> _To be done_
Render the data below as a JSON list of strings with one string per line, omitting any blank lines.

> _Data for processing_
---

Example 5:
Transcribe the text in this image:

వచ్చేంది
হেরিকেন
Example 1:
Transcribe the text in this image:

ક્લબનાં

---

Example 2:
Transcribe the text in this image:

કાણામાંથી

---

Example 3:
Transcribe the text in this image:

> _Output_
[
  "---",
  "Example 5:",
  "Transcribe the text in this image:",
  "వచ్చేంది",
  "হেরিকেন",
  "Example 1:",
  "Transcribe the text in this image:",
  "ક્લબનાં",
  "---",
  "Example 2:",
  "Transcribe the text in this image:",
  "કાણામાંથી",
  "---",
  "Example 3:",
  "Transcribe the text in this image:"
]